Treme a terra em Itália fortemente,
Abre-se o chão com fendas de amargura,
Desabam edifícios na loucura
Da noite de terror que cai na gente…
Morrem homens, mulheres e mais pungente
Morrem crianças na idade pura,
Assim roubadas à vida futura,
Sem um porquê que limpe nossa mente…
Caem as casas aos milhares, no chão,
Ninhos de vida agora abandonada…
Treme, por todo o mundo, a Terra amada
Num caos feito de entulho e emoção…
Na dor se apaga então a nossa crise,
Que esta, perante a morte, é… nem deslise!...

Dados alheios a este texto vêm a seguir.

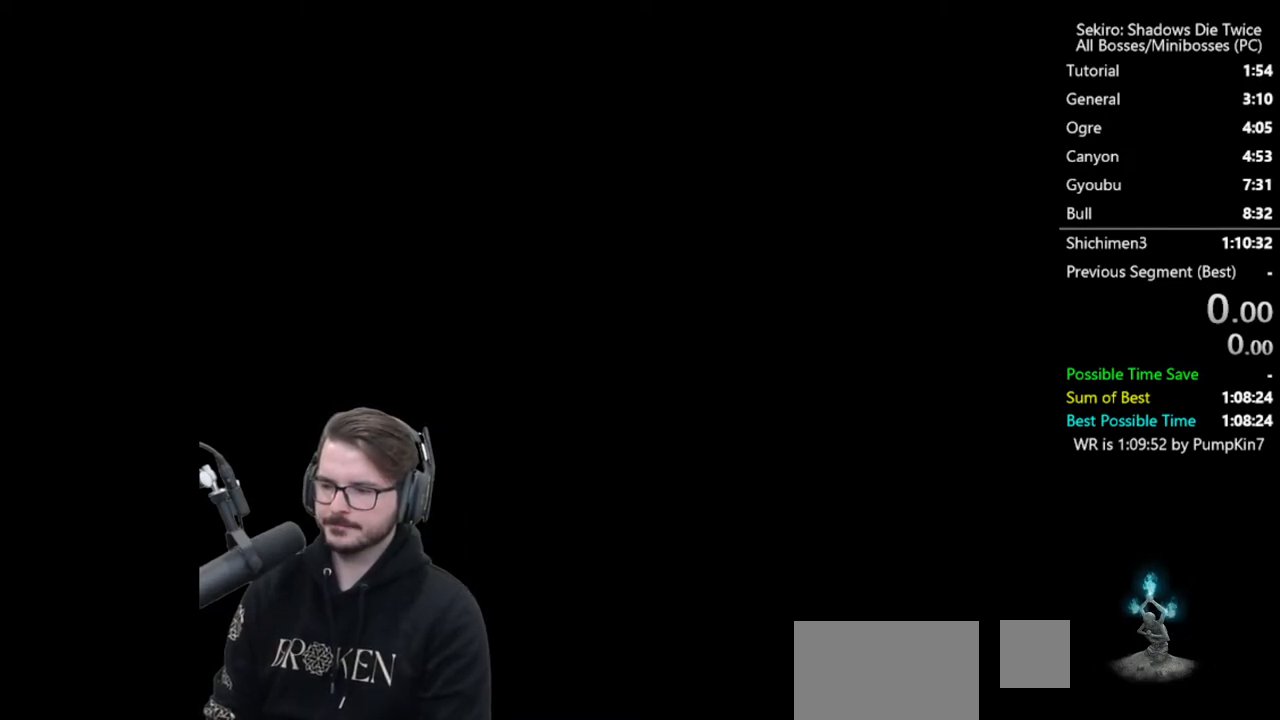
{"buttons": [], "left_stick": "up", "right_stick": "center", "events": []}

Haragano, o Etéreo in Terra de Vénus
(Gil Saraiva)
XXVIII
"MAR SALGADO"
Olho pra mim e não me reconheço;
Perdi brilho e sorriso no olhar;
Ganhei rugas de dor em cada esgar
E sei que já não sou nem quem pareço...
Duvido se de facto te mereço;
E sinto o teu olhar se evaporar
Submisso ao raciocínio singular
De que não sou quem q’rias no começo...
Julgo que a nossa marcha terminou,
Dizes que divergimos nos caminhos,
Juras que troquei rosas por espinhos,
Pensas saber que nada mais sobrou...
Olho pra mim e não me sinto amado;
E parto em meu olhar... um mar salgado!...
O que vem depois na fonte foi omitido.